Twenty-five years ago, I left my career in architecture. I’d been working in the building-design trade for about a year. Then something happened that led me to abandon the profession I’d trained for and which I’d pined for only a few years earlier: I saw Mosaic, the first widely available web browser.

I’d been aware of the Internet while I was a university student. I thought of it as a command-line system, one that was mostly useful for email. But the web was different. It was visual. It easy to use, both for end-users and content authors. Anyone could publish at global scale, cheaply. It was clear to me that making the world’s information available through the web would change our reality in significant ways. I cast my lot with “digital” and haven’t looked back.

A quarter of a century later, I still love the web. I love what it’s become – even with its (many) flaws. But more importantly, I love what it can be — its latent potential to improve the human condition. There’s so much work to be done.

But there’s a lot of negativity centered on digital technology these days. Here’s a sample of headlines from major publications from the last few months:

These stories are representative of a melancholic tone that’s become all too common these days.
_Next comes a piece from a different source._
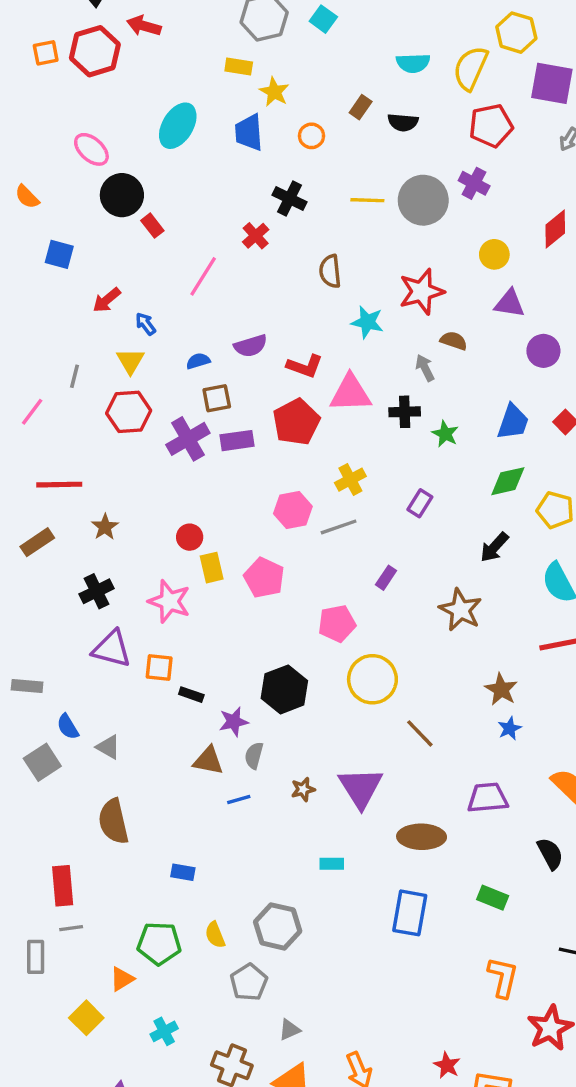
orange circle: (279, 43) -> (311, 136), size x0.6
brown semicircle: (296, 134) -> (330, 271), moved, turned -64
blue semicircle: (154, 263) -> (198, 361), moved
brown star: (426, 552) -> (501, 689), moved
Our pervasive digital technologies have wrought significant changes in old ways of being in the world. Some people miss the old ways; others are perplexed or alarmed. It’s understandable, but it couldn’t be otherwise. The internet and the constellation of services it enables are profoundly disruptive.

Social structures don’t remain unchanged after encountering such forces. The introduction of the printing press led to social, political, and scientific revolutions — including the Reformation. These weren’t small, incremental changes to the social fabric; they shattered then-current reality and re-configured it in new and surprising ways. The process wasn’t smooth or easy.

Digital is more radically transformative than the printing press. It’s folly to expect long-established social structures will stand as before. The question isn’t whether our societies will change, but whether the change will be for better or worse. That’s still an open question. I’m driven by the idea that those of us working in digital have the opportunity to help steer the outcome towards humane ends.